• [ACTIVITY]:
Please repeat the lines below exactly. Begin with the line containing "learning, where feasible." and go on through the line containing "the child transfers.".

Extracted data entries:
⟨

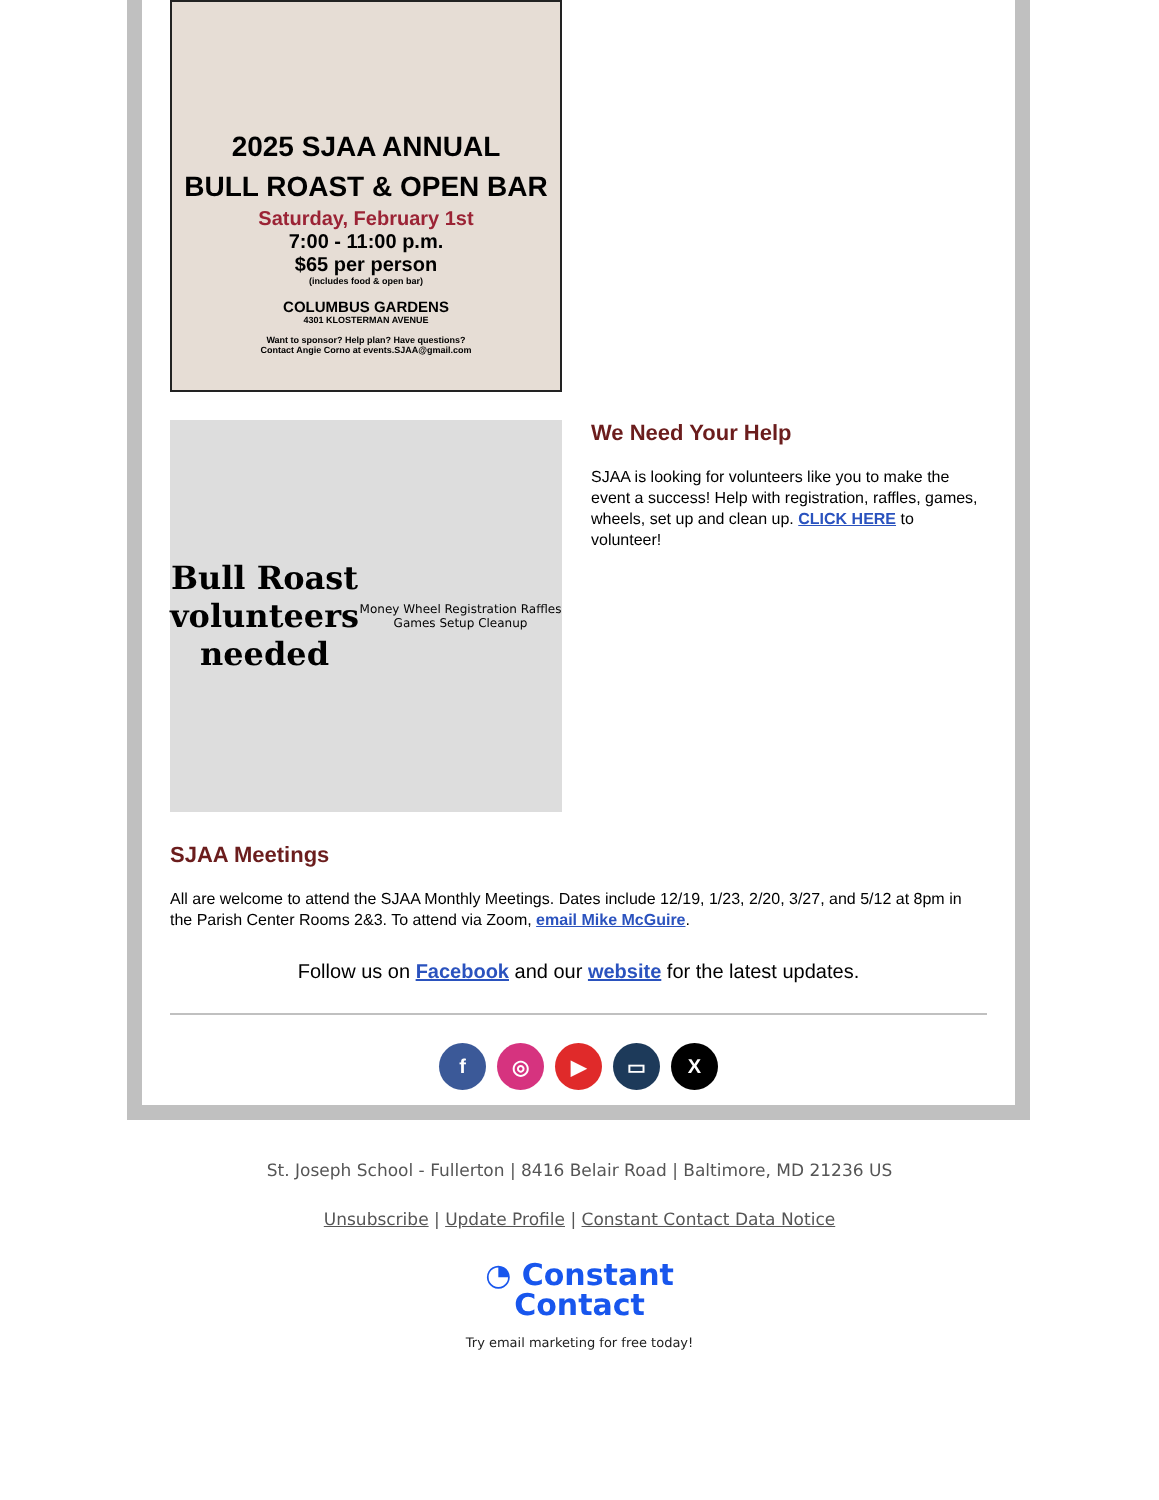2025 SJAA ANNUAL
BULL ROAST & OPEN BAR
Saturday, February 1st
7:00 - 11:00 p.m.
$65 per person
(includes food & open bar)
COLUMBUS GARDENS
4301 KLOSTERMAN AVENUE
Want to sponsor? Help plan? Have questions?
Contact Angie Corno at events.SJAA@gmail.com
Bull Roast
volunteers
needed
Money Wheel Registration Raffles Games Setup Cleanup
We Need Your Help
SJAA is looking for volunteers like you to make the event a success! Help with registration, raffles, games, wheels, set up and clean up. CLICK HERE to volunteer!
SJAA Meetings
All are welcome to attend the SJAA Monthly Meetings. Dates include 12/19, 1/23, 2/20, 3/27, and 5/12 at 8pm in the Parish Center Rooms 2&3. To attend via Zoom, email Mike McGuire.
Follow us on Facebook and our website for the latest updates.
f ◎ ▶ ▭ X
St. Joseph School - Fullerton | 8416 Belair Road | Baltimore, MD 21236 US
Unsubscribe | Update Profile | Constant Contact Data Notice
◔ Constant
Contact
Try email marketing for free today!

⟩
⟨

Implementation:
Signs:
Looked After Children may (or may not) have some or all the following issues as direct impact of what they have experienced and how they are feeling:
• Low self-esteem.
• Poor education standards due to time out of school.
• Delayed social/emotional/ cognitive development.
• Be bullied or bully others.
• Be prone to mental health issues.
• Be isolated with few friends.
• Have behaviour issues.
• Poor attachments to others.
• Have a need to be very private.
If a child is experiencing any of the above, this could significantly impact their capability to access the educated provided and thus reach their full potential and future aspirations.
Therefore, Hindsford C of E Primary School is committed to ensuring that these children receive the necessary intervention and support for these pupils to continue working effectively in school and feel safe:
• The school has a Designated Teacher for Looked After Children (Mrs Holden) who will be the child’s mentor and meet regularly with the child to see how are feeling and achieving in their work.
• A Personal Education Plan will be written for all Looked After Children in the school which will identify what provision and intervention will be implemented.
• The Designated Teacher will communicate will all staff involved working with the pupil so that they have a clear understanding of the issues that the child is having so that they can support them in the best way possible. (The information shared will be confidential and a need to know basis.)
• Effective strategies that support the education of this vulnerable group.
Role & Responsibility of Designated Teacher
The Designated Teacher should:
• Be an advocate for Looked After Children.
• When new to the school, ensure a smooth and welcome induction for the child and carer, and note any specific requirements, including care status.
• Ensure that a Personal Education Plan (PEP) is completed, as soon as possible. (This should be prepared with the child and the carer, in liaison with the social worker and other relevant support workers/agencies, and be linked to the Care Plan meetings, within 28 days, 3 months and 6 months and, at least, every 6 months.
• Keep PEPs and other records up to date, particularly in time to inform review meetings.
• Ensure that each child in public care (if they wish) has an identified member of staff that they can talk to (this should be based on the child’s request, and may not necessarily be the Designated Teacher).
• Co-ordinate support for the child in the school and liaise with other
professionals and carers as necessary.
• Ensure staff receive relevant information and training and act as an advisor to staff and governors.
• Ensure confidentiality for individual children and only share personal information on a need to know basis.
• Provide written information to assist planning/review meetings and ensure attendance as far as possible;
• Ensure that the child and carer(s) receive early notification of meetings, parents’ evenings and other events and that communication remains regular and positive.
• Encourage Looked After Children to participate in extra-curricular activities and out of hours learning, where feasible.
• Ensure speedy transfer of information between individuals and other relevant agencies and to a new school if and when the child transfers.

⟩

• [SOLUTION BELOW]:
• Encourage Looked After Children to participate in extra-curricular activities and out of hours learning, where feasible.
• Ensure speedy transfer of information between individuals and other relevant agencies and to a new school if and when the child transfers.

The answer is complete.